In Mexico, President Felipe Calderón is set to leave office in December, and he will be replaced by Enrique Peña Nieto, who represents the same party that ruled Mexico autocratically for 71 years. Many Mexicans are nervous that the Institutional Revolutionary Party (PRI) hasn’t really changed its political character since losing power in 2000. They will be looking for Peña Nieto to affirm, unequivocally, the PRI’s commitment to democracy.

As I wrote in this space before the July 1 presidential election, the PRI of Peña Nieto is not the same PRI that ruled Mexico for most of the 20th century. It is “truly different,” in the words of former U.S. ambassador to Mexico James R. Jones. Yet many PRI dinosaurs are nostalgic for the old system, in which a “perfect dictatorship” made corrupt deals with drug cartels. We will soon find out whether Peña Nieto, 46, is serious about continuing President Calderón’s security policies in hopes of reducing drug-related violence. We will also find out whether he is serious about reforming Mexican labor markets and opening up the state oil monopoly. Such reforms would improve Mexican competitiveness and help close the GDP gap with Brazil, a country that has been celebrated for its economic rise but is now dealing with a sharp slowdown. (Last month, President Dilma Rousseff introduced a $66 billion stimulus package.)
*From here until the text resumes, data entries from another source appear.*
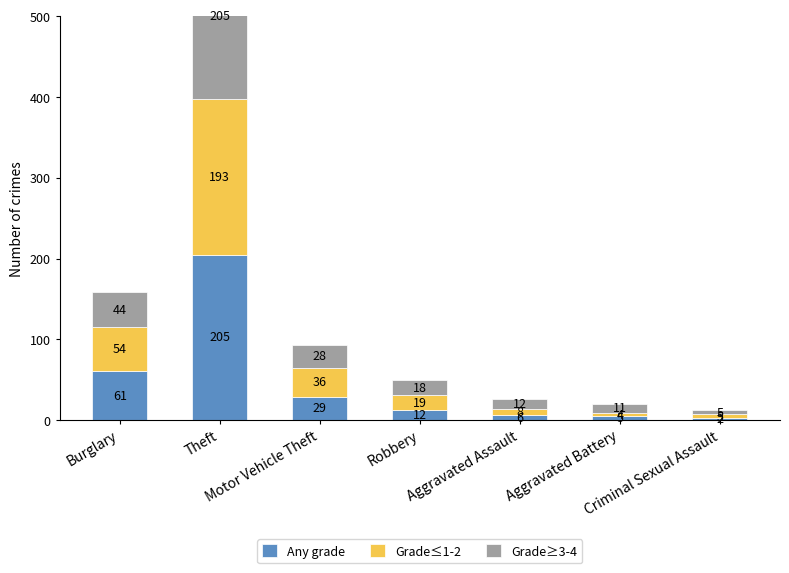

Which has a higher value, Theft or Aggravated Battery?

Theft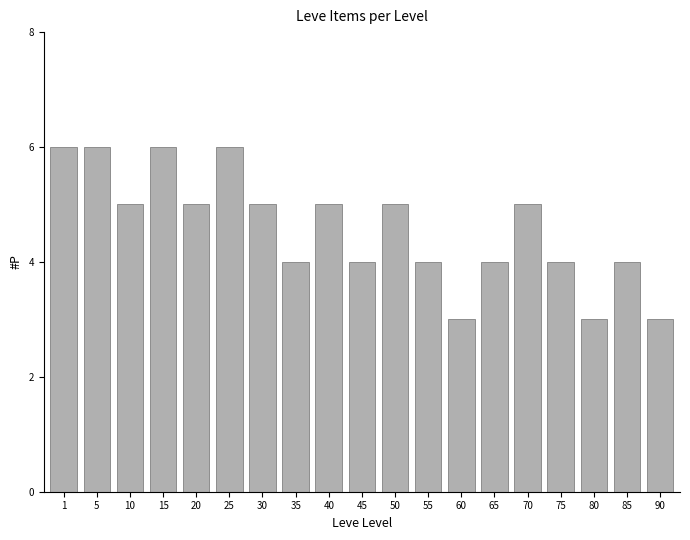

True or false: the data shows 4 at 65.

True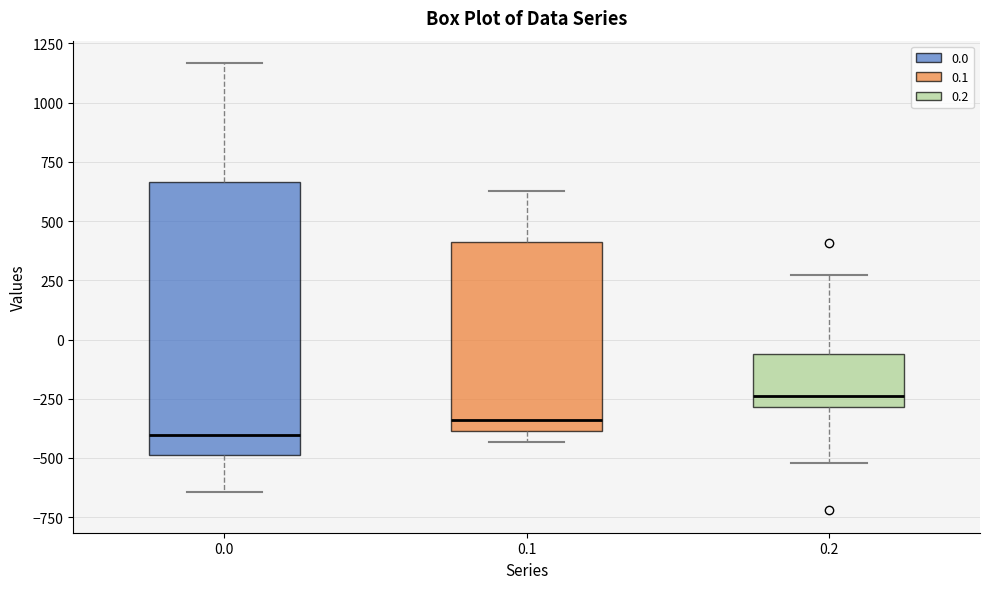

Reading left to right, read every box against the y-axis: the position of its median line, the range the box covers, and the ends of its whiskers. The values are not printed on the chart, so give them approximately, as read against the axis.

0.0: median -400, box -500 to 650, whiskers -650 to 1150
0.1: median -350, box -400 to 400, whiskers -450 to 650
0.2: median -250, box -300 to -50, whiskers -500 to 250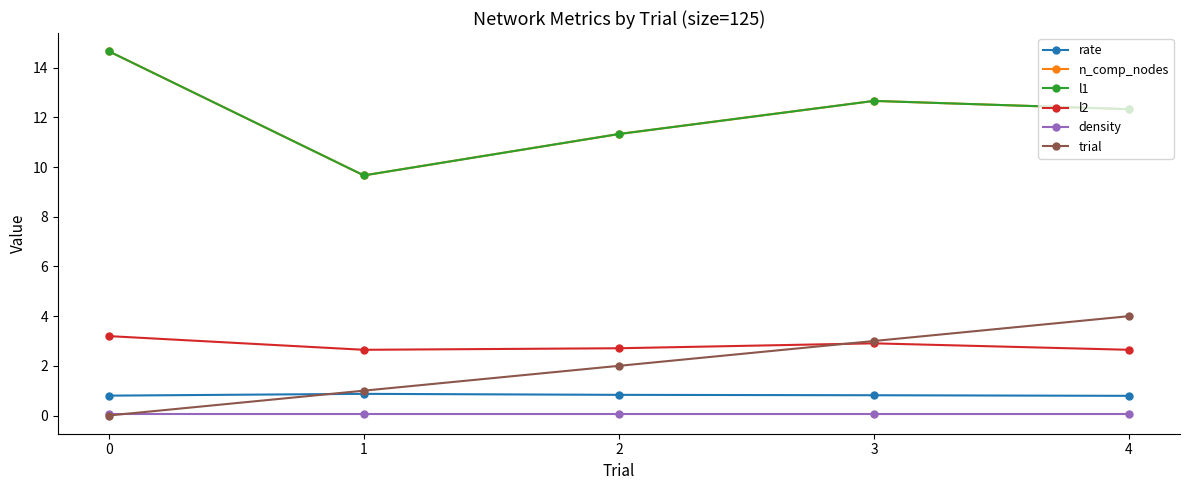

True or false: density has more than 1 points higher than both neighbors.

False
Finally, there is Argentina, where President Cristina Kirchner seems determined to wreck Latin America’s third-largest economy. It is experiencing 25 percent inflation and enormous capital flight, and the government’s strict currency controls are causing major economic distortions. Argentine GDP shrank by 0.8 percent in the second quarter of 2012 (compared with the first quarter), and the International Monetary Fund has threatened to censure the country unless Kirchner stops doctoring official economic data.